The upward revision comes after Britain is expected to fall into a mild recession in the second half of 2023, following two years of stagnation. But GDP growth in May was 0.4%, beating analysts’ expectations, with summer events such as the Euro 2024 soccer championships and Taylor Swift’s Hellas Tour expected to boost economic activity.
Earlier this month, investment bank Goldman Sachs raised its forecast for UK economic growth by 0.1 percentage point to 1.6% in 2025. It cited Prime Minister Keir Starmer’s new Labour government’s fiscal plans, which include plans for reform and closer trading ties with the European Union.
Deutsche Bank on Friday echoed Goldman in brightening its outlook for the UK economy, saying economists now expect GDP growth of 1.2% this year, well above the previous forecast of 0.8%.
Deutsche Bank said the country’s gross domestic product in May showed strength in the professional services and construction sectors and that it expected the Euros to provide a further boost to the hospitality and leisure sector.
Meanwhile, analysts at Jefferies said in a recent report that the UK looks “relatively stable” with Labour holding a majority in Parliament, which, combined with regulatory reforms, could make British assets more attractive.
The announcement comes as the Bank of England is expected to start cutting interest rates in the coming months. British inflation hit the central bank’s 2% target in May, and economists polled by Reuters expect inflation to fall further to 1.9% in Wednesday’s announcement.

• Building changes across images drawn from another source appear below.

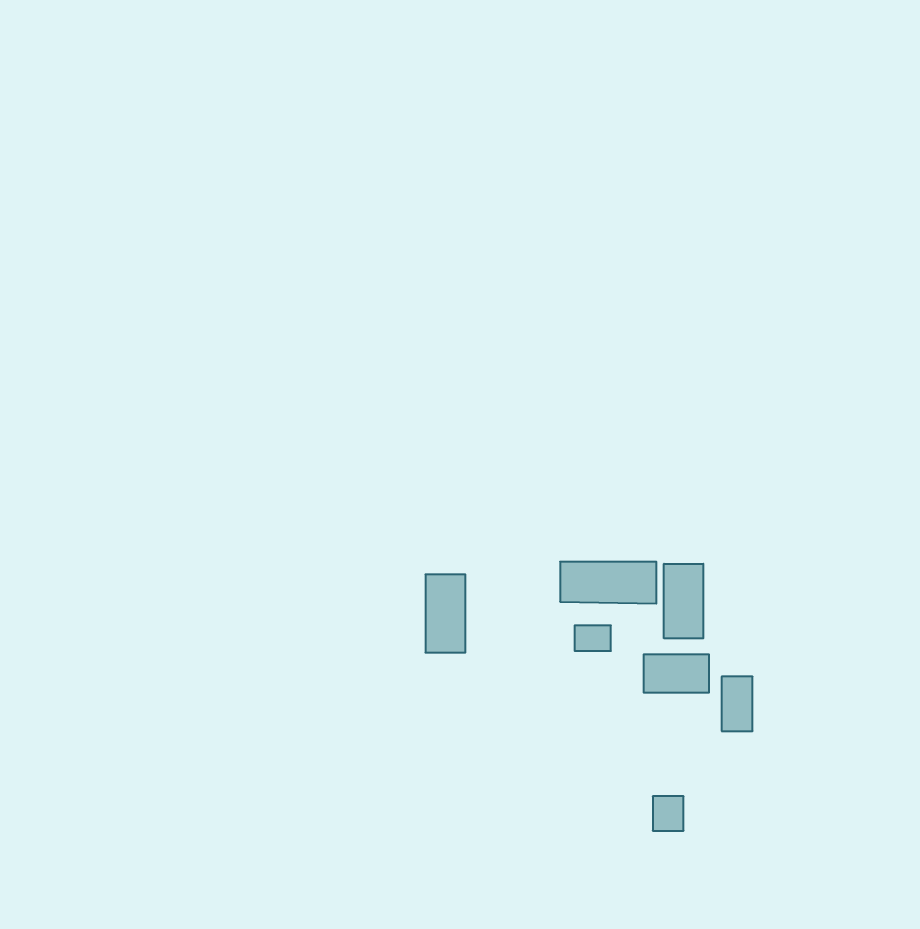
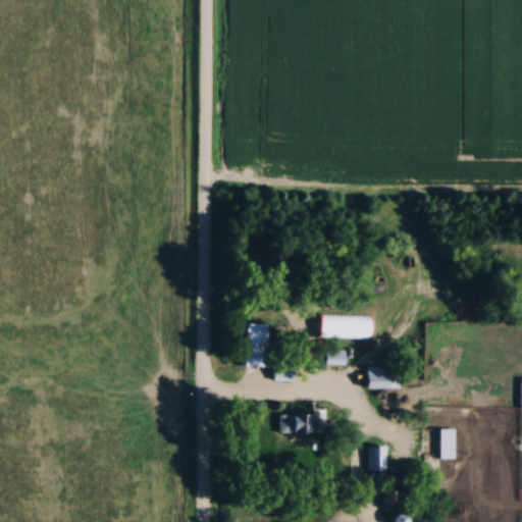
building: [664,564,703,638] -> none
building: [722,677,753,731] -> [441,428,459,459]
building: none -> [282,415,313,433]

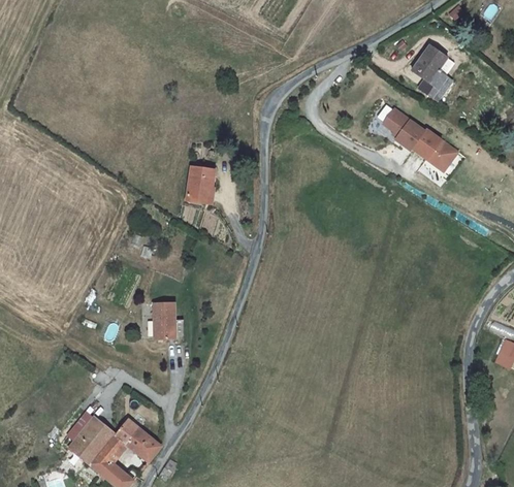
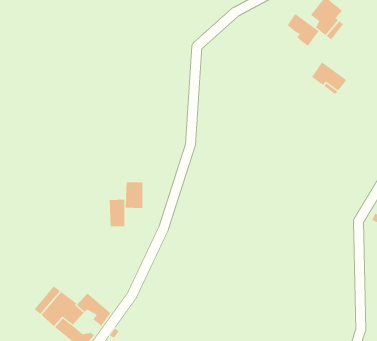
building: [383,107,424,150] -> [287,13,319,47]
building: [189,166,218,203] -> none
building: none -> [125,181,143,209]

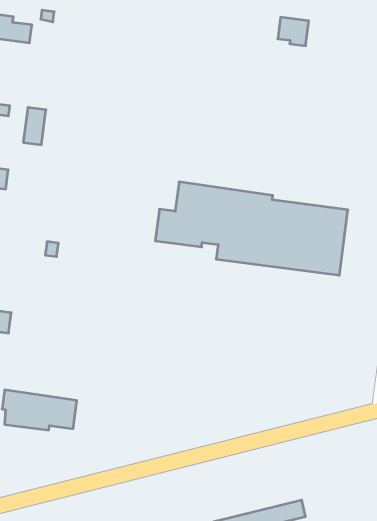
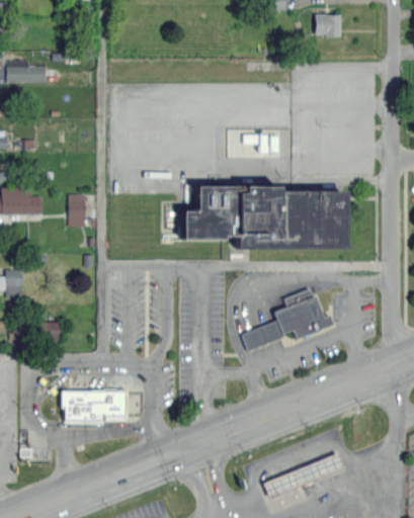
building: [278,17,309,46] -> [315,14,340,36]
building: [23,107,46,145] -> [69,194,85,226]
building: none -> [242,290,333,353]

Other economies for which the IMF revised up its 2024 growth forecasts on Tuesday included the euro area (up 0.1 percentage points to 0.9 percent), Spain (up 0.5 percentage points to 2.4 percent) and China (up 0.4 percentage points to 5 percent).
The company lowered its forecast for U.S. economic growth by 0.1 percentage point to 2.6%.
The organization expects global economic growth to reach 3.2 percent this year, and said the global economy and world trade were strong, driven in particular by strong exports from Asia.
But he warned that the services sector in general was slowing the deflation process, complicating monetary policy decisions.
“Escalating trade tensions and growing policy uncertainty increase the risks of rising inflation and the prospects of interest rates remaining elevated for a longer period,” the World Economic Outlook said.
—CNBC’s Sophie Kidderlin and Vicki McKeever contributed.